The second call was to Detective Chief Inspector Della Prentice of the Regional Crime Squad’s fraud task force. She should have been Detective Superintendent by now, but a sting I’d set up with her had gone according to someone else’s script and Della was still scraping the egg off her face. I knew she didn’t blame me, but if anything, that made it worse. Sometimes I looked round the table on our girls’ nights out and wondered how Alexis, Ruth, Della and two or three of the others put up with the fact that one way or another I’d exploited each and every one of them and managed to drop most of them in the shit along the way. Must be my natural charm.

I tracked her down in a building society office in Blackpool. She sounded genuinely pleased to hear me, but then she was working her way through a balance sheet at the time. “I doubt you’re having a more pleasant time than I am,” she said. “I see from the papers that you and Cliff Jackson are too close for comfort again.”

“Being on the same land mass as Jackson is too close for comfort.
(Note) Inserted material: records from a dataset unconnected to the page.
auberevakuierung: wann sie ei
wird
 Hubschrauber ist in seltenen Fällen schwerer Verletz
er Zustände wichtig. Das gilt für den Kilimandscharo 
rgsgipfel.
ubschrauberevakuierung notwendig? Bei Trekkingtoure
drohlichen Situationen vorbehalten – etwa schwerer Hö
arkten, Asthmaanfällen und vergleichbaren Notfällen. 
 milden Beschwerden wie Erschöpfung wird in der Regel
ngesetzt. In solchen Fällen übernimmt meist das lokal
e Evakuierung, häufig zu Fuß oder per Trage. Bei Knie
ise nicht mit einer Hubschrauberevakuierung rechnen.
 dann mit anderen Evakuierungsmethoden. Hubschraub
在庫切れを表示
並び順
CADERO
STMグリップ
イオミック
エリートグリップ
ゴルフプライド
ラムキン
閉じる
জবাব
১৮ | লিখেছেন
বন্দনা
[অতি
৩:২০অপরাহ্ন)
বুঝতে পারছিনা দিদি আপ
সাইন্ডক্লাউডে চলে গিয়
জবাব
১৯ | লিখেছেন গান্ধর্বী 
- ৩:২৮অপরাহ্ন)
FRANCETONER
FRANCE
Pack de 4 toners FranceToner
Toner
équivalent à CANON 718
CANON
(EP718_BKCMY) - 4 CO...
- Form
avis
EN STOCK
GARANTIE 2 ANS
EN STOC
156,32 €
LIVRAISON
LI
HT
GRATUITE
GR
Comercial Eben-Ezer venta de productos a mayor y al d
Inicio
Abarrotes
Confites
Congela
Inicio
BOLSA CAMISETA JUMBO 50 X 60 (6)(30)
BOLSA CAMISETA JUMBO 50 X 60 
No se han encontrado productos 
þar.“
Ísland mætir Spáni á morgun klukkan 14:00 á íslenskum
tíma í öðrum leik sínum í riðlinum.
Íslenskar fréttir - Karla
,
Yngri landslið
Especially at the moment. Did you hear about his wife?”

“Even in Blackpool,” she said drily.

“You should rescue that Linda Shaw from his clutches. She’s got the makings of a good copper, but he gives her the shit work every time and sooner or later she’s going to get bored with that.”

“We’ll see. My sources tell me that my promotion’s likely to come through soon,” Della said. It sounded like a nonsequitur, but I figured she was trying to tell me that she was slated for a senior post in the Greater Manchester force. And that Linda might not be Jackson’s gofer much longer.

“I can’t tell you how relieved that makes me feel. I’m buying the champagne that night.”

“I know,” Della said without bitterness. “So what’s the favor?”

“Does there have to be a favor?” I asked, wounded.

“In working hours, yes. You never ring up for a gossip between nine and five.”

“You know about Dennis?”

“What about Dennis? I’ve been stuck in Blackpool since Thursday. I’m praying the snow keeps off so I can get home tonight. What’s Dennis done this time?”